While there, he was a sportscaster for WFUV from 1997 to 2000 as the voice of football and men's basketball. He also was a beat reporter covering the Yankees, Mets, Giants, and Jets. In May 2000, he wrote for WPIX-TV of New York.

==Broadcasting career==
Reali joined ESPN in 2000 as a researcher and writer for 2 Minute Drill.

===Pardon the Interruption===
He joined Pardon the Interruption in October 2001 as "Stat Boy", where his role was to correct and fact-check hosts Tony Kornheiser and Michael Wilbon at the end of every episode. Reali became so popular that he started appearing daily on Tony Kornheiser's radio show for a daily segment called "Preview the Interruption", in which he discussed what was going to happen on PTI later on that afternoon. After Reali became the host of Around the Horn and his popularity continued to rise, Kornheiser and Wilbon eventually started introducing him by his actual name instead of simply calling him "Stat Boy." On occasion, Kornheiser will add several ridiculous middle names when introducing him to poke fun at his long name (such as Anthony Joseph Lisa Lipps Reali). In addition to conducting his usual fact-checks, Reali also judged Kornheiser and Wilbon when they played the games "Oddsmakers" and "Report Card" on the show and introduced the topics for segments such as "Over/Under" and "What's the Word." On September 5, 2014, Reali did his last show of Pardon the Interruption as part of moving to New York City to be a social media correspondent on Good Morning America, a job he held for only a couple of months.

===Around the Horn===
In February 2004, Reali replaced Max Kellerman as the host of ESPN's Around the Horn, the show that precedes PTI in the ESPN weekday schedule (he was guest host on Around the Horn six times, and was a panelist six other times before becoming host). As host of Around The Horn, Reali awards points at his own discretion based upon the quality of the panelists' comments. Reali is known for his in-depth knowledge of sports statistics and corrections of panelists on Around the Horn.
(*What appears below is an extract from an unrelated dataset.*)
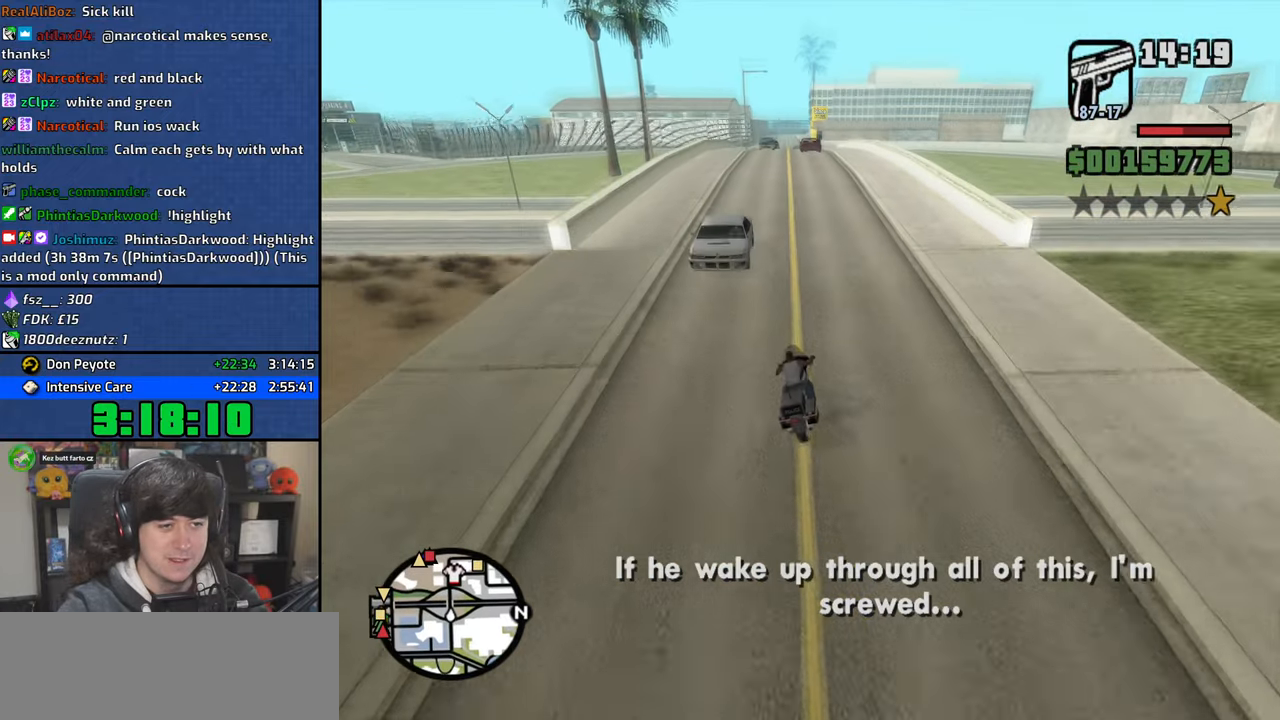
{"keys": ["2", "w"], "mouse": [], "events": [[100, "2", "up"], [100, "a", "up"], [217, "2", "down"], [317, "2", "up"], [400, "2", "down"]]}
He will deduct points or mute guests when nonsensical comments are provided, awarding points when a panelist makes a convincing argument, bold prediction, or amusing pop culture reference. During a "face time" donated to him by the winner of an episode of the show in March 2019, Reali commented on the decision of Secretary of Education Betsy DeVos to eliminate federal funding for the Special Olympics, arguing for the social and moral importance of maintaining support for the program. The following day the White House announced that it would override the proposed cuts by DeVos to the program.

===Good Morning America===
Reali began at ABC's Good Morning America in 2014 as its social media correspondent. From 2015 to 2018, he was the weekend sports correspondent and also worked the pop culture desk.

===Voice roles===
Reali appeared as a special guest star on Kick Buttowski: Suburban Daredevil and provided the voice for "The Dark One" in Rocked. The episode aired on September 22, 2012.

==Personal life==
In the early hours of October 1, 2007, Reali's Washington, D.C. apartment was destroyed by a fire, a fact revealed by Tony Kornheiser on Pardon the Interruption on October 1 and acknowledged by Reali himself on Around the Horn the following day. The fire occurred a few days after he had proposed to Samiya Edwards, an Africa policy consultant.

Reali has been open about his struggles with anxiety, posting on social media and providing details through interviews and podcasts. He is a Catholic who has stressed the importance of his faith: "It has made me who I am, and it has got me to where I am. And it's where I am going." He was known for wearing ashes on his forehead on air every Ash Wednesday.

On Father's Day 2018, Reali announced that he and his wife were expecting twin sons. Although one of the boys died unexpectedly before childbirth, the other boy was born healthy. Reali also has two daughters.